9 thoughts on “Markets Post-Paris: Stable Yet Uninspiring”

  1. If the U.S. would pull out of the Mideast, we would save trillions and the refugee crises would end.

    But then the pipeline would not get built through Syria.

  2. HA! HA! HA! George,

    The French are really taking the war on ISIS or ISIL seriously! The 150 raids were within France, not Syria. What did they do in Syria! Why they took 12 jets and dropped 20 bombs on a half a dozen locations with intelligence provided by the US. Now that shows determination doesn’t it? Oh, what did the Russians do when they arrived. They attacked 284 locations in three days without intelligence from the US. Maybe the writers ran out of digits when they were writing the French article. What do you think? Just because the CIA created ISIS and ISIL doesn’t mean anything when you’re trying to get everyone on a war footing. Looks to me like the CIA could just cut off the supply line to ISIS and ISIL and it would all be over and done with, but then again you wouldn’t have the people of the world uniting on any given topic.

  3. Nearly 1.3 million people die in road crashes each year, on average 3,287 deaths a day.
    92 people were killed on the roadways of the U.S. each of the last few days, 30,800 fatal crashes during the year.

    Yet 150 in Paris is major news. People are terrified that they might be next, yet have no fear of jumping in their car. This is the difference between truth and belief.

  4. I heard Marriott International Inc. was a chiness company as of about 6 months ago or so. Our maybe china controlled

  5. George,
    Awhile ago you predicted/suggested that an electro-terror event may take place around Nov. 14. Could the Paris attack fulfill that projection?

  6. “I kinda like the name Marwood Hotels” reminds me of a few years back when Fairchild Industries tried to merge with Honeywell. Deal got scrubbed when they wanted to name the new company, Fairwell Honeychild.

  7. George – The missing weapons sounds like an inside job. I was in the Army for 40 years and worked for them (concurrently) for 26. As a Unit Administrator and Facility Manager of a Brigade HQ site, I can personally tell you that stuff like this just does not happen out of the blue. If Johnny Jihad is involved, I will be most amazed. No, this is just another example of how stupid some folks can be. The key here is the forms of security involved in securing weapons. Outer combinations, inner combinations, security keys…Inside job.
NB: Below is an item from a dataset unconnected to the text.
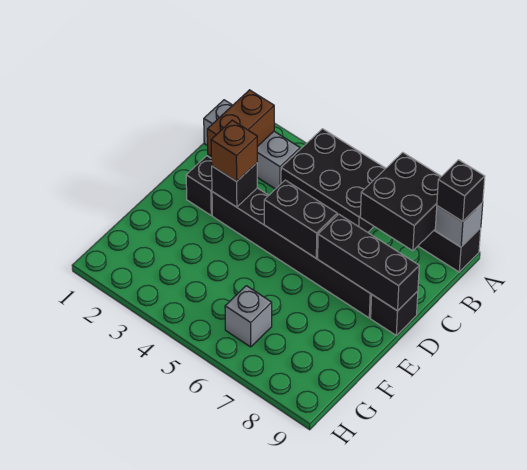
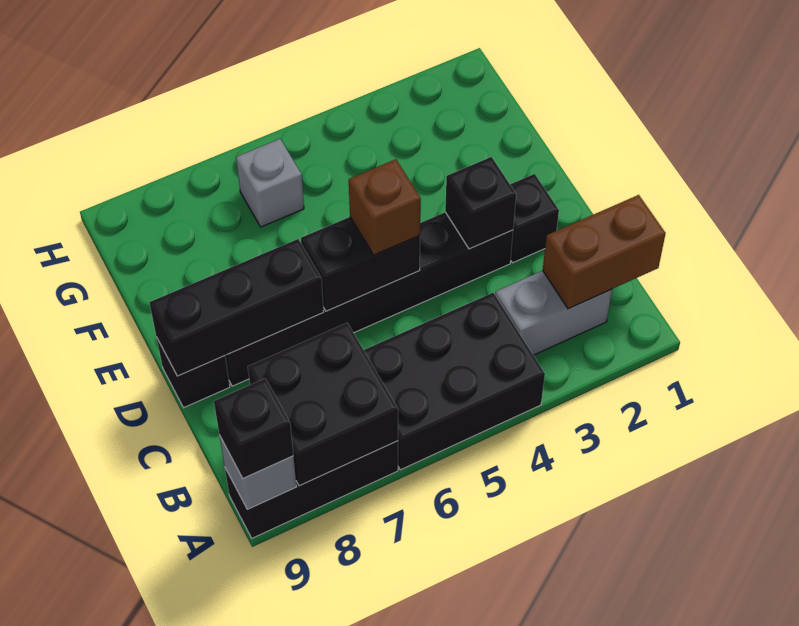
grey 1x3 brick [204,100,300,189] -> grey 1x2 brick [495,271,612,355]
brown 1x2 brick [207,90,274,156] -> brown 1x2 brick turned to [543,195,666,309]
brown 1x1 brick [211,120,257,181] -> brown 1x1 brick moved to [349,159,421,255]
  8. I totally agree. I have similar experience. There’s no way for this to happen. You can’t break into the storage area without explosives or at least without making a hell of a mess.

    If they’re stolen it’s an inside job. Somebody that had the access codes and the keys. Also, access to those storage areas are monitored remotely. You have to call ahead and notify them before you open the vault. They WILL start calling people if the vault is accessed and a notification wasn’t made. Also, all access is automatically logged down to whose code was used to open the door.

    The alternatives are the weapons weren’t stored in the vault as they should have been and they just ‘walked off’. I’ve seen that happen.

    Other scenarios are that the weapons were turned in for maintenace or transferred to another unit, the person who did the turn-in/transfer has moved on and the paperwork is lost. That happens a lot, too. I’ve seen a lot of commanders get stuck with the bill for missing equipment that had probably been properly turned-in but the paperwork got lost.

    I’m glad I’m not invovled with that circus.